A timeout does not happen automatically. You control when your timeout checks happen, using a CleanUpTimedOutRequest. It uses at_time to compare tasks against to see if they're timed out, and optionaly a queue to limit which tasks this affects. This has the added benefit of letting you time out tasks early or late in testing and such.

Corndogs does provide some helper utilities for timeouts. There is a timeout command provided in the cli that will send a request at the current time using the address, port, and optional queue flags. There is also a simple cronjob provided by the corndogs chart.

Priority

A priority can be set when submitting a task and when updating a task.

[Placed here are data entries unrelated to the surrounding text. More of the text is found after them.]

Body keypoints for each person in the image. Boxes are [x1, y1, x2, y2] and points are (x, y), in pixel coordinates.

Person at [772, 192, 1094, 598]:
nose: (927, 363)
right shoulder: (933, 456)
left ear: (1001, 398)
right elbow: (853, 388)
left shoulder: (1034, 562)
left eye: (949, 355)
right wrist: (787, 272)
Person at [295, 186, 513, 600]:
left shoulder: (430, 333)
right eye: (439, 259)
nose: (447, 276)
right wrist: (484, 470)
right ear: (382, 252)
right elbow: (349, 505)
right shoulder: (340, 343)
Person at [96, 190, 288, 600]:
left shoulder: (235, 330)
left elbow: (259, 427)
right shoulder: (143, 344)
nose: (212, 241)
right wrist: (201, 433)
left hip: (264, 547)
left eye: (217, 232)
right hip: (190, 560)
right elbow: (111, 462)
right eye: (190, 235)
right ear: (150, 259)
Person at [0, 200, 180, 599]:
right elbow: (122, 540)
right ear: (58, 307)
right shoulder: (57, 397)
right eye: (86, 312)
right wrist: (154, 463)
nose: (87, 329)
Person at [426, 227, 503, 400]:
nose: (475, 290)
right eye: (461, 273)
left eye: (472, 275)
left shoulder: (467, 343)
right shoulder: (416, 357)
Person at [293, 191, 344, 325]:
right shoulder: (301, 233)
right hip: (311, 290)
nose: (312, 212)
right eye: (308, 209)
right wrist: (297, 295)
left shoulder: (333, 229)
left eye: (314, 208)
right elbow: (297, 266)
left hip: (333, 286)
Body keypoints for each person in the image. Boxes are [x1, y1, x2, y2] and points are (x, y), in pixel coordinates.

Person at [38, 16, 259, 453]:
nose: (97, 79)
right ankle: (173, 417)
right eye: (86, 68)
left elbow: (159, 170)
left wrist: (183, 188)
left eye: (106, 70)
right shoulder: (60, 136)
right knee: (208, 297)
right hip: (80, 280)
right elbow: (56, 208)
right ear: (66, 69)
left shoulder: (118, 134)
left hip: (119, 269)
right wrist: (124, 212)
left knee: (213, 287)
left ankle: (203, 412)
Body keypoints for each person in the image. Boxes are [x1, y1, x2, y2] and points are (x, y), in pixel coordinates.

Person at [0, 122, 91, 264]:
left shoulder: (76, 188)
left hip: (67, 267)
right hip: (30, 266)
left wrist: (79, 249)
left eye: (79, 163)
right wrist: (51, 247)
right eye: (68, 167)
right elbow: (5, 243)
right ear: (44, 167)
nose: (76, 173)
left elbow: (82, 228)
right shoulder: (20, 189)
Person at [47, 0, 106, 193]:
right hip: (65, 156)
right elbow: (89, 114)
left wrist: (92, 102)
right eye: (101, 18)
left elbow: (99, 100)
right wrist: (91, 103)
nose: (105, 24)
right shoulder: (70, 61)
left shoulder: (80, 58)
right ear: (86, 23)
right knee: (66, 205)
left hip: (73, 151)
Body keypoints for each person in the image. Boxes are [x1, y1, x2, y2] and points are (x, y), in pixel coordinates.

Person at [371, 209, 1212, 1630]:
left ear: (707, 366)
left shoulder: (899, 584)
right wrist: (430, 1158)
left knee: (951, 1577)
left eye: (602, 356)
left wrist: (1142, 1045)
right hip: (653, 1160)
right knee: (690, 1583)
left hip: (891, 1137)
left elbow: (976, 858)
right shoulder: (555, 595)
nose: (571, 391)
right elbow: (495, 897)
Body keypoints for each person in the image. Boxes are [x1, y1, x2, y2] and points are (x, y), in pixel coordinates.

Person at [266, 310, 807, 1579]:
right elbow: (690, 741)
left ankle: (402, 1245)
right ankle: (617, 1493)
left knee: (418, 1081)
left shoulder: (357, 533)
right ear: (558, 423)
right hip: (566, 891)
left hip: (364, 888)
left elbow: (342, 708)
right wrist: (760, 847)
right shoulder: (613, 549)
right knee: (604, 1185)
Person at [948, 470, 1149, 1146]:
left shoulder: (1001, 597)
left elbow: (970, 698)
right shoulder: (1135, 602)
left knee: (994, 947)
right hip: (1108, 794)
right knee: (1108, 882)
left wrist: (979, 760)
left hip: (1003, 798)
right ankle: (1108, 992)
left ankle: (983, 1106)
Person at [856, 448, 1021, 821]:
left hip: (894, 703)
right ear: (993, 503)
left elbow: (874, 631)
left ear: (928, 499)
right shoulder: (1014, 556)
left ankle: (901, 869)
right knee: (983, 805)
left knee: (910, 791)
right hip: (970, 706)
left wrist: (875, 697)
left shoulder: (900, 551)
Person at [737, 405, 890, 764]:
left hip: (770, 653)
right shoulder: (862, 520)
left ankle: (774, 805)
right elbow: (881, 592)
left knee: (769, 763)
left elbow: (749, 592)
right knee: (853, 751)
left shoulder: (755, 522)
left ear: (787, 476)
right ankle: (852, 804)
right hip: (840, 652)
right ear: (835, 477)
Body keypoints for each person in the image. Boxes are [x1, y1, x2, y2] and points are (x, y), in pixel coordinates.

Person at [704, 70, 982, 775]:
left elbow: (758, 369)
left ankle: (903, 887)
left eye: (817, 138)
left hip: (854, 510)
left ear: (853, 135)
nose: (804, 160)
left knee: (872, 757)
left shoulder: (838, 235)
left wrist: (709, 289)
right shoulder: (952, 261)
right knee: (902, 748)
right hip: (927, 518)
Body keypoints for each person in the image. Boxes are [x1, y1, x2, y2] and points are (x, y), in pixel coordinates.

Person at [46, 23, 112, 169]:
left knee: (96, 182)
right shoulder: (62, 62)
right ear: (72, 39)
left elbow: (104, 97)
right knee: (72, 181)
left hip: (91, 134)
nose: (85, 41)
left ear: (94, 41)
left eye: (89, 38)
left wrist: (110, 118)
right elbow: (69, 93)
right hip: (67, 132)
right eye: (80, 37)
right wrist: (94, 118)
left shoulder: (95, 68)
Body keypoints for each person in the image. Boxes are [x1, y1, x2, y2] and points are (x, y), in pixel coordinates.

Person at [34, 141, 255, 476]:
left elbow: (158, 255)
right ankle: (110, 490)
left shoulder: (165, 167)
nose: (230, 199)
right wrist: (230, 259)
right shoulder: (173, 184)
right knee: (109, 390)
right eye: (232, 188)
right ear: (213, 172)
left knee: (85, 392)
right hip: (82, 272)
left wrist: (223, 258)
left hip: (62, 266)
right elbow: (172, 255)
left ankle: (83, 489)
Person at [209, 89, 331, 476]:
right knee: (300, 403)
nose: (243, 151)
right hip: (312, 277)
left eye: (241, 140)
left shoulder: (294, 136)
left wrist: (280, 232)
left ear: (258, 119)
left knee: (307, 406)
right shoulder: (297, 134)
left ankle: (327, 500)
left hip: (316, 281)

You must specify the priority in both or it will default to 0. You can use a positive value to make sure it is prioritized by a GetNextTask request, or negative to make sure it is deprioritized.

State and Timeout overrides

When using GetNextTask you can use the override fields to change what you get back. The current override fields are override_current_state, override_auto_target_state, and override_timeout. The timeout is pretty simple, it follows the same rules. The state overrides will override what you get back after the states are switched.

A task with current_state: A and auto_target_state: B
gotten with override_auto_target_state: C
will return with current_state: B and auto_target_state: C

Supported datastores

Current targets are Postgres and room for others unplanned. The design is such that Corndogs should not know where it's storing things except in the Store implementation, it just gets pointed to a URL and picks up where it needs to. This is Cloud Native.

Metrics and such

Aside from logs and Prometheus metrics, a few initial endpoints are provided that allow intelligence around operation of or working against tasks. Theres some overlap between these endpoints, but they allow for some flexibility for different use cases.

  • GetQueues will list all queues and the total tasks in the system.
  • GetQueueTaskCounts will return the amount of tasks in each queue, along with the total tasks in the system.
  • GetTaskStateCounts returns tasks per state for the requested queue, and the total tasks in the queue.
  • GetQueueAndStateCounts returns all queues, their tasks per state, and the total tasks in each queue.

API docs

APIDOCS.md has more granular descriptions and helpful links.